To do: For the listing that follows, give again exactly the lines from the one with "On July 24, Dam, who is also Head of th" to the one with "social distancing rules.", including both.

The input:
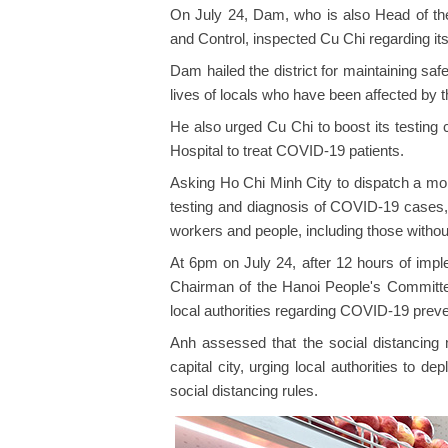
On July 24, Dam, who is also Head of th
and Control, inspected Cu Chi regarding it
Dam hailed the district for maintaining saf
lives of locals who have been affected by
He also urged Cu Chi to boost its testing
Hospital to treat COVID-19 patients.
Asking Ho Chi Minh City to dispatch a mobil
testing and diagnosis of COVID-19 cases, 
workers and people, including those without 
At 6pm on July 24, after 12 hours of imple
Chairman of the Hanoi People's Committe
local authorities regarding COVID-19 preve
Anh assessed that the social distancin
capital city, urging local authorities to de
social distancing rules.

---

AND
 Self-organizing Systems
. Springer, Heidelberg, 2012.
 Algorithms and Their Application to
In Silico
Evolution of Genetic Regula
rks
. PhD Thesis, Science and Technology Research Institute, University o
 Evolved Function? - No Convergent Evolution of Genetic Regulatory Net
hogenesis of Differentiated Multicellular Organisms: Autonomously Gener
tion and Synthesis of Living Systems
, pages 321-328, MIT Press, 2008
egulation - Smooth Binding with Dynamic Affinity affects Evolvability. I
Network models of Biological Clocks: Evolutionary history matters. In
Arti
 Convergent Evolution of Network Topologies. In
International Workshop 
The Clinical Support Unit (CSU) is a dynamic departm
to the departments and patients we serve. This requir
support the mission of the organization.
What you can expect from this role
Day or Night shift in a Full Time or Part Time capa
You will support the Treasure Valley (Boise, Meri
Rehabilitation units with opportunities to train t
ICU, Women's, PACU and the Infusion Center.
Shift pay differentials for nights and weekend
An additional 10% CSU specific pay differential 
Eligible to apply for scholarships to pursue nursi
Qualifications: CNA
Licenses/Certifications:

Completed exercise:
On July 24, Dam, who is also Head of th
and Control, inspected Cu Chi regarding it
Dam hailed the district for maintaining saf
lives of locals who have been affected by
He also urged Cu Chi to boost its testing
Hospital to treat COVID-19 patients.
Asking Ho Chi Minh City to dispatch a mobil
testing and diagnosis of COVID-19 cases, 
workers and people, including those without 
At 6pm on July 24, after 12 hours of imple
Chairman of the Hanoi People's Committe
local authorities regarding COVID-19 preve
Anh assessed that the social distancin
capital city, urging local authorities to de
social distancing rules.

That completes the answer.